[LISTED RECORDS — start]

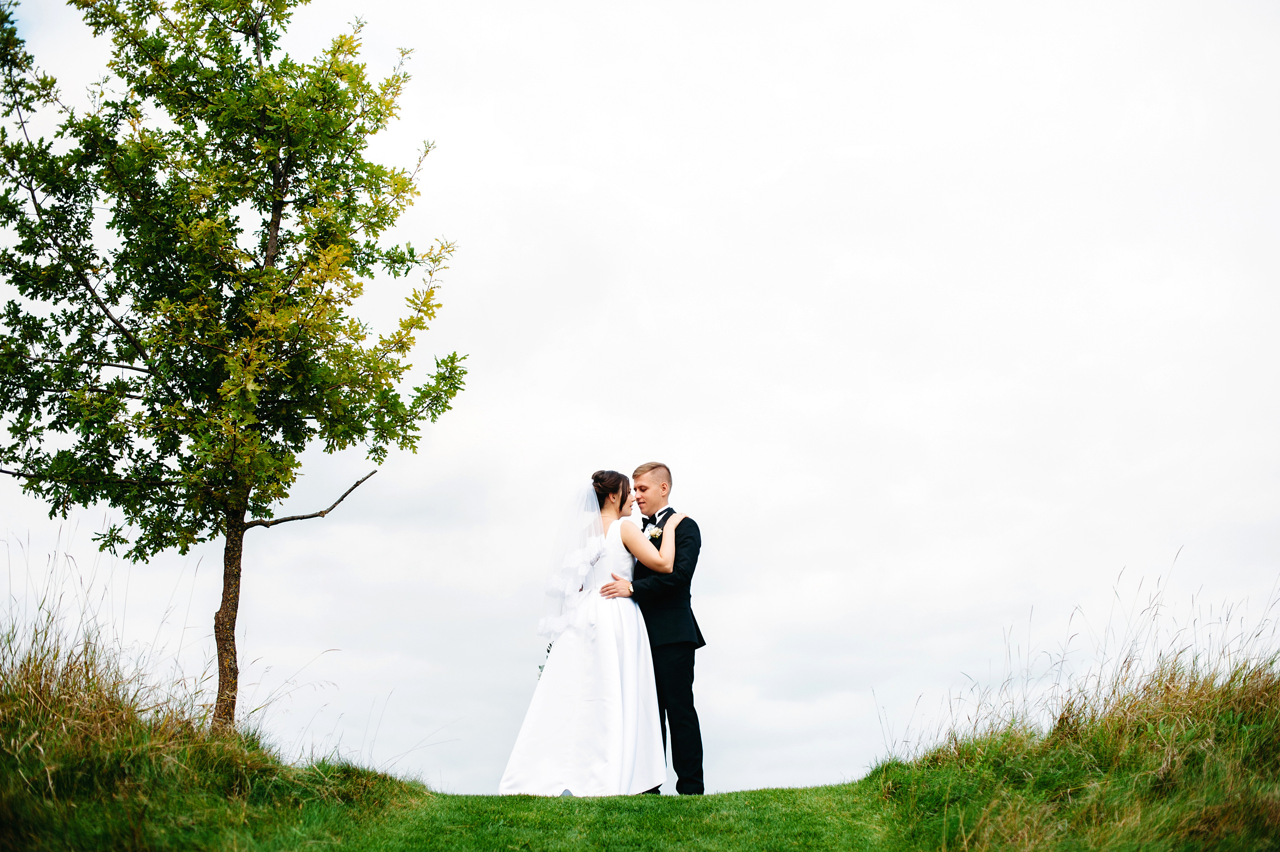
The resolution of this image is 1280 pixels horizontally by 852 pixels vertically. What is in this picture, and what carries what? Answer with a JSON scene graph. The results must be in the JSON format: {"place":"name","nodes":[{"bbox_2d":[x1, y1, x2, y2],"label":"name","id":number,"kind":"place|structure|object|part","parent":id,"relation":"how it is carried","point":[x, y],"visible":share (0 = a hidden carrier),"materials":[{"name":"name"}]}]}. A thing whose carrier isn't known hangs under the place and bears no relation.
{"place":"outdoors","nodes":[
{"label":"outdoors","id":0,"kind":"place"},
{"bbox_2d":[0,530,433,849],"label":"grassy bank","id":1,"kind":"structure","parent":0,"point":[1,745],"materials":[{"name":"green plant"}]},
{"bbox_2d":[0,0,460,739],"label":"tree","id":2,"kind":"object","parent":1,"relation":"on","point":[276,182],"visible":0.98,"materials":[{"name":"plant"}]},
{"label":"trunk","id":3,"kind":"part","parent":2,"relation":"part of","materials":[{"name":"brown"}]},
{"label":"bare branch","id":4,"kind":"part","parent":2,"relation":"part of","materials":[{"name":"brown wood"}]},
{"bbox_2d":[304,782,916,851],"label":"lawn","id":5,"kind":"structure","parent":0,"point":[667,850],"materials":[{"name":"green plant"}]},
{"bbox_2d":[498,471,681,794],"label":"woman","id":6,"kind":"object","parent":5,"relation":"on","point":[592,691],"visible":0.95},
{"bbox_2d":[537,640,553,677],"label":"bouquet","id":7,"kind":"object","parent":6,"relation":"in","point":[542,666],"visible":0.2,"materials":[{"name":"plant"}]},
{"bbox_2d":[606,461,705,791],"label":"man","id":8,"kind":"object","parent":5,"relation":"on","point":[652,467],"visible":0.81},
{"bbox_2d":[0,0,1279,800],"label":"sky","id":9,"kind":"structure","parent":0,"point":[815,770],"materials":[{"name":"white"}]},
{"bbox_2d":[857,629,1279,851],"label":"grassy bank","id":10,"kind":"structure","parent":0,"point":[1258,832],"materials":[{"name":"green plant"}]},
{"bbox_2d":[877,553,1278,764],"label":"tall grass","id":11,"kind":"structure","parent":10,"relation":"on","point":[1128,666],"materials":[{"name":"plant"}]}
]}

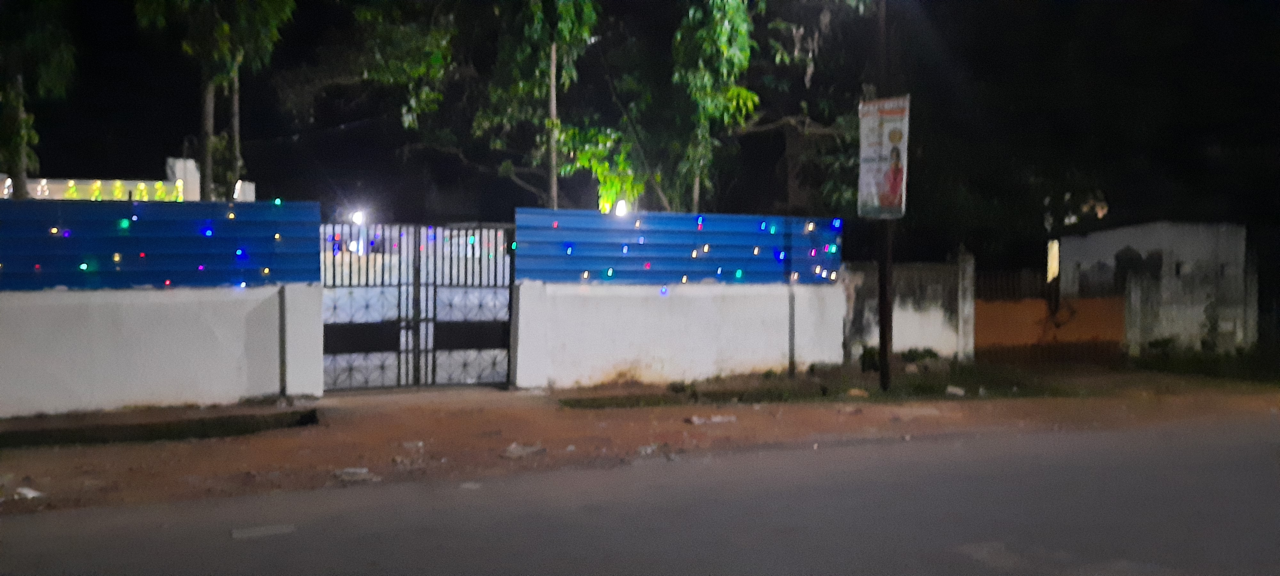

[LISTED RECORDS — finish]

— WHAT YOU NEED TO DO —
Return all records verbatim and drop the pictures.

— RESPONSE TO THE EXERCISE —
The resolution of this image is 1280 pixels horizontally by 852 pixels vertically. What is in this picture, and what carries what? Answer with a JSON scene graph. The results must be in the JSON format: {"place":"name","nodes":[{"bbox_2d":[x1, y1, x2, y2],"label":"name","id":number,"kind":"place|structure|object|part","parent":id,"relation":"how it is carried","point":[x, y],"visible":share (0 = a hidden carrier),"materials":[{"name":"name"}]}]}. A thing whose carrier isn't known hangs under the place and bears no relation.
{"place":"outdoors","nodes":[
{"label":"outdoors","id":0,"kind":"place"},
{"bbox_2d":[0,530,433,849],"label":"grassy bank","id":1,"kind":"structure","parent":0,"point":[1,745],"materials":[{"name":"green plant"}]},
{"bbox_2d":[0,0,460,739],"label":"tree","id":2,"kind":"object","parent":1,"relation":"on","point":[276,182],"visible":0.98,"materials":[{"name":"plant"}]},
{"label":"trunk","id":3,"kind":"part","parent":2,"relation":"part of","materials":[{"name":"brown"}]},
{"label":"bare branch","id":4,"kind":"part","parent":2,"relation":"part of","materials":[{"name":"brown wood"}]},
{"bbox_2d":[304,782,916,851],"label":"lawn","id":5,"kind":"structure","parent":0,"point":[667,850],"materials":[{"name":"green plant"}]},
{"bbox_2d":[498,471,681,794],"label":"woman","id":6,"kind":"object","parent":5,"relation":"on","point":[592,691],"visible":0.95},
{"bbox_2d":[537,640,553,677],"label":"bouquet","id":7,"kind":"object","parent":6,"relation":"in","point":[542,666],"visible":0.2,"materials":[{"name":"plant"}]},
{"bbox_2d":[606,461,705,791],"label":"man","id":8,"kind":"object","parent":5,"relation":"on","point":[652,467],"visible":0.81},
{"bbox_2d":[0,0,1279,800],"label":"sky","id":9,"kind":"structure","parent":0,"point":[815,770],"materials":[{"name":"white"}]},
{"bbox_2d":[857,629,1279,851],"label":"grassy bank","id":10,"kind":"structure","parent":0,"point":[1258,832],"materials":[{"name":"green plant"}]},
{"bbox_2d":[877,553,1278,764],"label":"tall grass","id":11,"kind":"structure","parent":10,"relation":"on","point":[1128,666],"materials":[{"name":"plant"}]}
]}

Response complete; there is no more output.